═══ The data
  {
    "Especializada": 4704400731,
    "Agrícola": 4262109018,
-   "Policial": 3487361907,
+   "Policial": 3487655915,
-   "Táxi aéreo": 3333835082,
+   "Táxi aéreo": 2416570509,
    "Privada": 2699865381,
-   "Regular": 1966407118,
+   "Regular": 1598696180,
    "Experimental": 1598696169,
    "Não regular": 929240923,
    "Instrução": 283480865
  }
══════
═══ The data
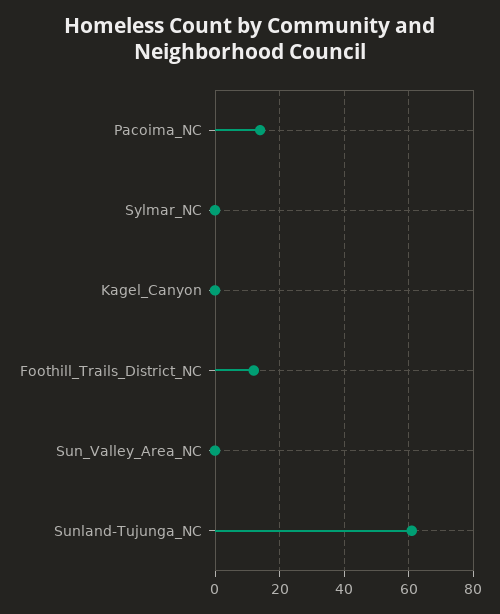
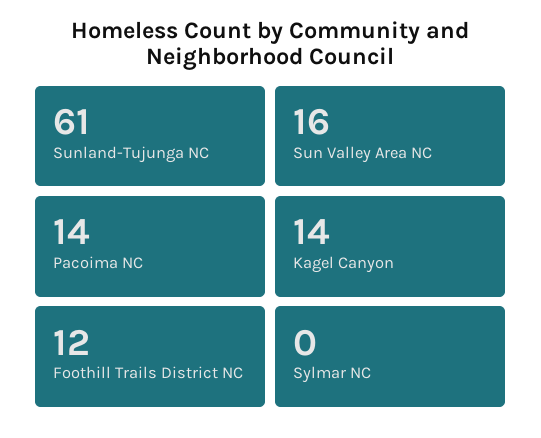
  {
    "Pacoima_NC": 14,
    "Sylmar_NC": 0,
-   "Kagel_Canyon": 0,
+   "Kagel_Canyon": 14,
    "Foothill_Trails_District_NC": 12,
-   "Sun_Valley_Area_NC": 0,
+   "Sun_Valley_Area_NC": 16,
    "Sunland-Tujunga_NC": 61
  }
══════
## [What is needed]
Count the lines above that contain the word "Táxi". Write only the number.

## [Result]
2